Task instructions:
a - From the post on normalized mutual information, extract the passage that begins at the words "return np.bincount(stacked, minlength=4).reshape(2, 2)" and ends after the words "np.log2(p[p > 0]))".
b - Answer the following from the post on normalized mutual information.
(i) What accuracy does the writer report for Normalized Mutual Information?
(ii) About how long does the numba version take?
(iii) What value is given for minlength in the np.bincount call?
c - Write what follows the last line of the post on normalized mutual information.

*** Excerpt to read ***

Best one I found is Normalized Mutual Information at 95%. It's a little more complex, but you could still compute it relatively quickly on binarized images.

    NMI skimage: ~30 seconds, 95% accuracy
    NMI numba *: ~0.6 seconds, 95% accuracy

Here's the code, courtesy of ChatGPT:

    @njit(cache=True)
    def compute_joint(img1, img2):
        stacked = 2 * img1.ravel() + img2.ravel()
        return np.bincount(stacked, minlength=4).reshape(2, 2)

    @njit(cache=True)
    def entropy(counts, total):
        # Convert counts to probabilities
        p = counts / total
        # Only calculate for non-zero entries to avoid log(0)
        return -np.sum(p[p > 0] * np.log2(p[p > 0]))

    @njit(cache=True)

*** Data for review ***

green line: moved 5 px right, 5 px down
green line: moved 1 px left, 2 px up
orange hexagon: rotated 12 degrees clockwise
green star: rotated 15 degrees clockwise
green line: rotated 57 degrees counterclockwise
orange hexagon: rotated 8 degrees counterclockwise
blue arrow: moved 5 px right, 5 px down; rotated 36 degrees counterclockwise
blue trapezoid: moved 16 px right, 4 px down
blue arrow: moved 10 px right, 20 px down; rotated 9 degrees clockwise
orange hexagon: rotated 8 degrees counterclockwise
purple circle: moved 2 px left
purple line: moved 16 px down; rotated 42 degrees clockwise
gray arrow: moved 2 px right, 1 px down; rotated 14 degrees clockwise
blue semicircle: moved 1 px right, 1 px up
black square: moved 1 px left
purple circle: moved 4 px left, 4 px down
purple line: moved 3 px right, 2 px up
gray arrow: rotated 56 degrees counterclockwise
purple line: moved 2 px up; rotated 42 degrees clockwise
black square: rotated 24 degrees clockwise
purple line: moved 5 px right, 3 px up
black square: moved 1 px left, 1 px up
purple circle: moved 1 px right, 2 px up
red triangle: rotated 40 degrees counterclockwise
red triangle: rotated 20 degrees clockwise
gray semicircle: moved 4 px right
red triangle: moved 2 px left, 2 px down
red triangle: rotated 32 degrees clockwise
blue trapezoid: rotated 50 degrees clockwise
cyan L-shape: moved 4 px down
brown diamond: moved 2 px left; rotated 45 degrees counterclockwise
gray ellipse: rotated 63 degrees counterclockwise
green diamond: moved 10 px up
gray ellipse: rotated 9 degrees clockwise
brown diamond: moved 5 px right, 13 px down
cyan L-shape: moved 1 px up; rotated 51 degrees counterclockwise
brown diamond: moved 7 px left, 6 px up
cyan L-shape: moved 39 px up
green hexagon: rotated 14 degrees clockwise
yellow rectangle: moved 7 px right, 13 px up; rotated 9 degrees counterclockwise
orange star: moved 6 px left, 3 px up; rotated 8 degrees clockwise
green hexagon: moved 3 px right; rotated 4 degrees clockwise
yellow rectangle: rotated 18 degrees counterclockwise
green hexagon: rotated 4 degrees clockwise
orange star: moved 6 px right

***

Answers for the tasks:
a -
return np.bincount(stacked, minlength=4).reshape(2, 2)

    @njit(cache=True)
    def entropy(counts, total):
        # Convert counts to probabilities
        p = counts / total
        # Only calculate for non-zero entries to avoid log(0)
        return -np.sum(p[p > 0] * np.log2(p[p > 0]))

b -
(i) 95%
(ii) About 0.6 seconds
(iii) 4

c -
    def normalized_mutual_information(img1, img2):
        joint_counts = compute_joint(img1, img2)
        total_pixels = 28*28
        
        # Marginal counts
        c1 = np.sum(joint_counts, axis=1)
        c2 = np.sum(joint_counts, axis=0)
        
        # Compute entropies directly from counts
        h1 = entropy(c1, total_pixels)
        h2 = entropy(c2, total_pixels)
        joint_entropy = entropy(joint_counts.flatten(), total_pixels)
        
        mutual_info = h1 + h2 - joint_entropy
        return 2 * mutual_info / (h1 + h2)